2) Equipment: All players must have the following equipment to play boys lacrosse. Mouth guard (readily visible color), protective cup, helmet, stick, protective gloves, shoulder pads (optional for goalie), elbow/arm pads (optional for goalie). Cleats for field turf are suggested. The Goalkeeper shall wear a throat and chest protector. The goalkeeper may wear shin guards and/or football pants with or without pads. No jewelry shall be worn. A religious medal or medical alert medal must be taped.
3) Penalties: There are two types of penalties; Personal fouls and technical fouls. Personal fouls are assessed for actions by a player and technical fouls can be the result of team or individual actions. Technical fouls are assessed a 30 second releasable penalty. Personal fouls are assessed from a 1 to 3 minute penalty that can be releasable or un-releasable (if the offended team scores, the player still has to sit his penalty time). The body check rule for youth is modified to state that no take-out checks are permitted. A take-out check: a check in which the player lowers his head to shoulder with the force and intent to take out (put on the ground) the other player.
Penalties: The following is a brief summary of the types of penalties.
A) Personal: The player is assessed a 1 to 3 minute penalty for personal fouls. The penalty can be releasable (if the opponents score a goal, the penalty time expires) or un-releasable (the player must sit the entire penalty time).
Cross Checking: Using the stick between the hands to check an opponent.
Illegal Body Check: Checking the opponent’s body from behind or the sides, above the neck or below the waist.
Illegal Cross: The stick does not meet regulations. Most commonly the pocket does not release the ball or is too deep.
Slashing: Striking the opponent with your stick inappropriately. The only place that is allowed is the stick and the gloved hand in contact with the stick.
Tripping: Tripping your opponent in possession of the ball. Most commonly called when running someone down from behind.
Unnecessary Roughness: Use of more force than necessary to get the job done will be called unnecessary roughness.
Un-sportsmanship conduct: Any taunting, arguing with the officials, or throwing a stick will be called.
B) Technical Fouls: A player or team can be assessed a 30 second penalty for any of the following technical fouls:
Crease violations: Offense in the opponents crease.

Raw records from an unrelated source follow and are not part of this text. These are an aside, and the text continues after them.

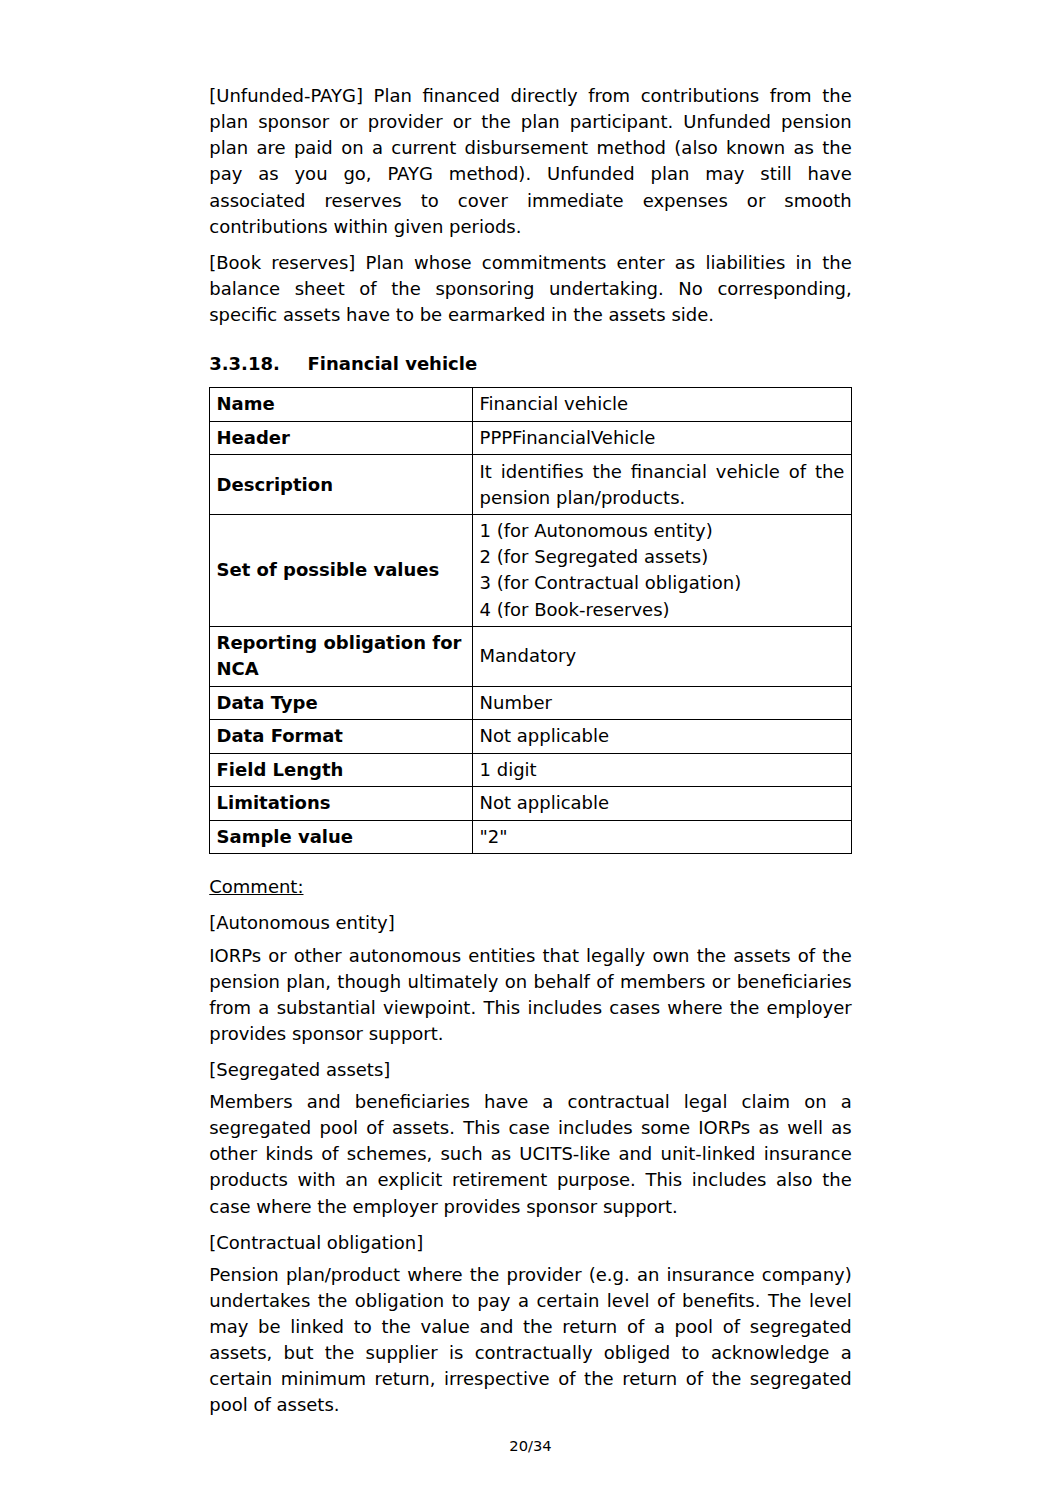[Unfunded-PAYG] Plan financed directly from contributions from the plan sponsor or provider or the plan participant. Unfunded pension plan are paid on a current disbursement method (also known as the pay as you go, PAYG method). Unfunded plan may still have associated reserves to cover immediate expenses or smooth contributions within given periods.
[Book reserves] Plan whose commitments enter as liabilities in the balance sheet of the sponsoring undertaking. No corresponding, specific assets have to be earmarked in the assets side.
3.3.18. Financial vehicle
| Name | Financial vehicle |
| Header | PPPFinancialVehicle |
| Description | It identifies the financial vehicle of the pension plan/products. |
| Set of possible values | 1 (for Autonomous entity) 2 (for Segregated assets) 3 (for Contractual obligation) 4 (for Book-reserves) |
| Reporting obligation for NCA | Mandatory |
| Data Type | Number |
| Data Format | Not applicable |
| Field Length | 1 digit |
| Limitations | Not applicable |
| Sample value | "2" |
Comment:
[Autonomous entity]
IORPs or other autonomous entities that legally own the assets of the pension plan, though ultimately on behalf of members or beneficiaries from a substantial viewpoint. This includes cases where the employer provides sponsor support.
[Segregated assets]
Members and beneficiaries have a contractual legal claim on a segregated pool of assets. This case includes some IORPs as well as other kinds of schemes, such as UCITS-like and unit-linked insurance products with an explicit retirement purpose. This includes also the case where the employer provides sponsor support.
[Contractual obligation]
Pension plan/product where the provider (e.g. an insurance company) undertakes the obligation to pay a certain level of benefits. The level may be linked to the value and the return of a pool of segregated assets, but the supplier is contractually obliged to acknowledge a certain minimum return, irrespective of the return of the segregated pool of assets.
20/34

Screening: Offensive players keeping the goalie from being able to see the ball; called when the intent of the offensive player is to face guard the goalie.
Offside: This can be a slow flag type penalty.
Pushing: Equal and opposite force is allowed.
Stalling: The movement of the ball must be toward the goal. Stalling is called when a team is not making an attempt to move the ball toward the goal.
Warding: Using hand movement when carrying the cross with one hand to push away the defenders cross.
C) Play-On: Play on situations occur where a loose ball technical foul or crease violation will place the offended team at a disadvantage if the official were to suspend play. The referee will not blow the whistle and not throw the flag unless the offended team is hurt by the penalty (losses the ball as a result). An example of this is goalie interference on a clear. If the clear is successful, no penalty is called.
D) Slow Whistle/Flag down situation: A penalty occurs but the offended team retains possession of the ball. The flag will be thrown but no whistle will stop play until possession by the offended team is lost (usually by a shot or dropping the ball). As soon as the ball hits the ground, the whistle is blown and the offending team is assessed the penalty. If a goal is scored in a slow whistle situation, the penalty will be served if it was a personal foul. If it was a technical foul, no penalty will be given.